Comment une Église partie de zéro en 1994 en est-elle arrivée là ? Le docteur Abraham Ngalasi, représentant légal, ne cache pas son émotion : « Trente-deux ans après, je reconnais une grâce inouïe de l’Éternel. Nous étions partis du néant. Aujourd’hui, j’éprouve une grande joie en voyant comment Dieu a fait progresser son œuvre. » Un témoignage qui en dit long sur le chemin parcouru. Mais derrière la ferveur, une question se pose : ces nouveaux pasteurs sont-ils prêts à porter une charge aussi lourde ? Le docteur Ngalasi a été clair : « Le service auquel vous vous engagez aujourd’hui n’est pas de ceux que l’on prend ou que l’on abandonne au gré de ses intérêts. Ceux qui sont appelés au ministère pastoral doivent comprendre qu’ils acceptent cette charge pour toute leur vie. »
La répartition géographique des 368 ordonnés est impressionnante. À Kinshasa, 142 pasteurs ont été consacrés, suivis du Kongo Central (37), du Grand Katanga (31), du Grand Bandundu (30), du Grand Équateur (22), de l’Ituri (13), du Grand Kasaï (8), du Nord-Kivu et Sud-Kivu (4), de la Tshopo (2) et du Maniema (5). À l’international, l’Église La Louange étend son rayonnement : 31 en Angola, 3 au Congo-Brazzaville, 12 en Afrique du Sud, 2 en Eswatini, 1 au Zimbabwe, 15 en France, 4 à Bruxelles, ainsi que 1 en Allemagne, 1 en Suisse, 1 au Danemark et 3 au Brésil. Une diaspora spirituelle qui ne cesse de grandir.

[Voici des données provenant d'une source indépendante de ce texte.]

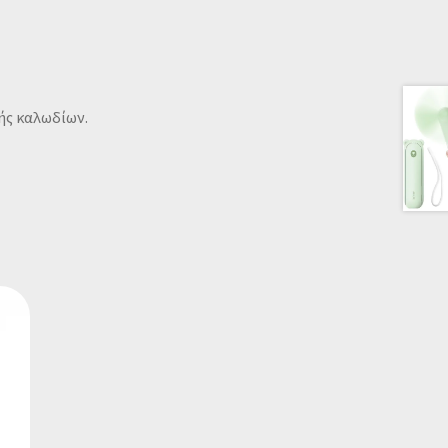
ής καλωδίων.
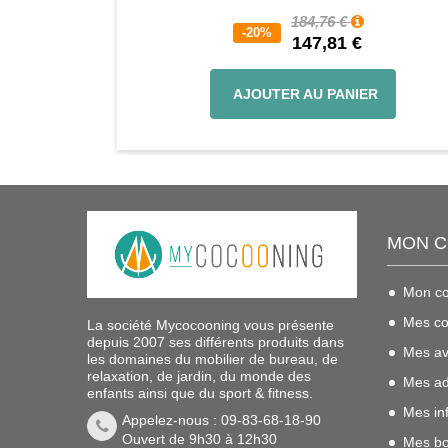
184,76 €
-20%
147,81 €
AJOUTER AU PANIER
MON 
Mon c
Mes c
La société Mycocooning vous présente
depuis 2007 ses différents produits dans
Mes av
les domaines du mobilier de bureau, de
relaxation, de jardin, du monde des
Mes ad
enfants ainsi que du sport & fitness.
Mes in
Appelez-nous : 09-83-68-18-90
Ouvert de 9h30 à 12h30
Mes bo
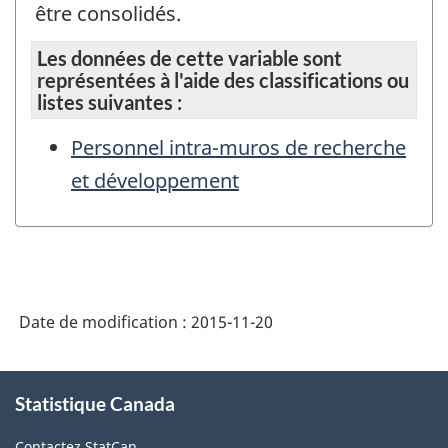
être consolidés.
Les données de cette variable sont
représentées à l'aide des classifications ou
listes suivantes :
Personnel intra-muros de recherche
et développement
Date de modification :
2015-11-20
À
Statistique Canada
propos
de
Contactez StatCan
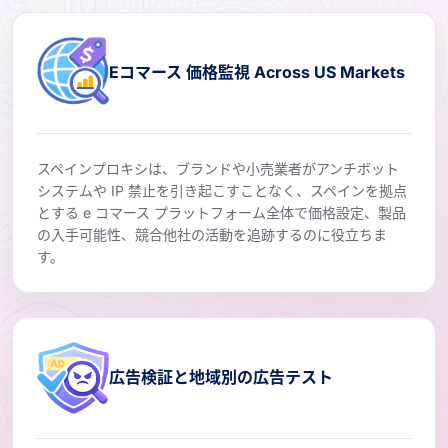
Eコマース 価格監視 Across US Markets
スペインプロキシは、ブランドや小売業者がアンチボット
システムや IP 禁止を引き起こすことなく、スペインを拠点
とする e コマース プラットフォーム全体で価格設定、製品
の入手可能性、競合他社の活動を追跡するのに役立ちま
す。
広告検証と地域別の広告テスト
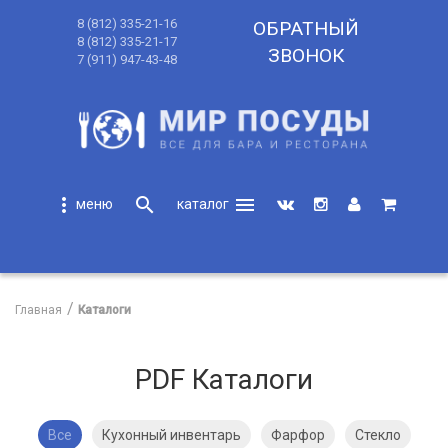
8 (812) 335-21-16
ОБРАТНЫЙ
8 (812) 335-21-17
ЗВОНОК
7 (911) 947-43-48
more_vert
search
menu
search
Главная
Каталоги
PDF Каталоги
Все
Кухонный инвентарь
Фарфор
Стекло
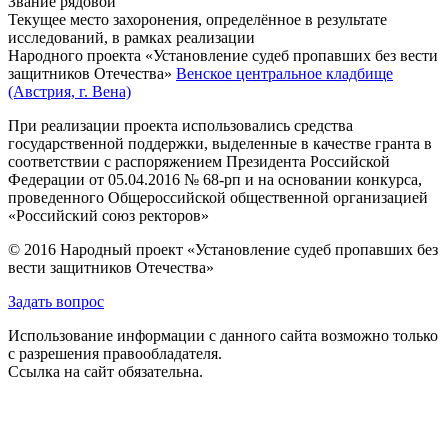
Звание
рядовой
Текущее место захоронения, определённое в результате
исследований, в рамках реализации
Народного проекта «Установление судеб пропавших без вести
защитников Отечества»
Венское центральное кладбище
(Австрия, г. Вена)
При реализации проекта использовались средства
государственной поддержки, выделенные в качестве гранта в
соответствии с распоряжением Президента Российской
Федерации от 05.04.2016 № 68-рп и на основании конкурса,
проведенного Общероссийской общественной организацией
«Российский союз ректоров»
© 2016 Народный проект «Установление судеб пропавших без
вести защитников Отечества»
Задать вопрос
Использование информации с данного сайта возможно только
с разрешения правообладателя.
Ссылка на сайт обязательна.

Pour Serge Bukasa, ordonné pour l’antenne de Bruxelles, l’engagement est total : « L’engagement que je prends aujourd’hui est de servir Dieu en prêchant la Bonne Nouvelle, de gagner des âmes, de faire sa volonté et de suivre la vision de l’Église La Louange. » Mais dans un monde où les dérives sectaires sont souvent pointées du doigt, comment ces pasteurs garantiront-ils une pratique saine et transparente ? L’Église assure que chaque candidat a été « rigoureusement préparé » et que la vocation a été validée. Les nouveaux promus ont d’ailleurs promis de se conformer à l’Écriture sainte, de faire preuve de discipline, de discrétion dans les confessions et de demeurer dans l’amour fraternel.
Cette cérémonie marque aussi les 31 ans de ministère sacerdotal du docteur Abraham Ngalasi. Un double anniversaire qui souligne la continuité et la vision de cette communauté. Alors que l’Église La Louange essaimée à travers provinces de la RDC et au-delà des frontières, on peut s’interroger : quel impact ces nouveaux pasteurs auront-ils sur les communautés qu’ils vont servir ? Dans un pays comme la RDC, où la foi et la quête de sens occupent une place centrale, la formation de ces serviteurs est cruciale. L’ordination n’est pas seulement un rite, c’est une responsabilité collective. Les fidèles attendent de leurs bergers qu’ils soient des guides éclairés, des consolateurs et des bâtisseurs de paix.
En définitive, ce 32ᵉ anniversaire de l’Église La Louange à Kinshasa n’est pas qu’une fête. C’est un rappel que la mission évangélique se renouvelle sans cesse, portée par des hommes et des femmes prêts à tout quitter pour annoncer la bonne nouvelle. Mais dans un contexte où les défis sociaux, économiques et politiques sont immenses, le plus dur commence peut-être pour ces 368 nouveaux pasteurs. Leur véritable test sera sur le terrain, dans les cœurs et les vies qu’ils toucheront.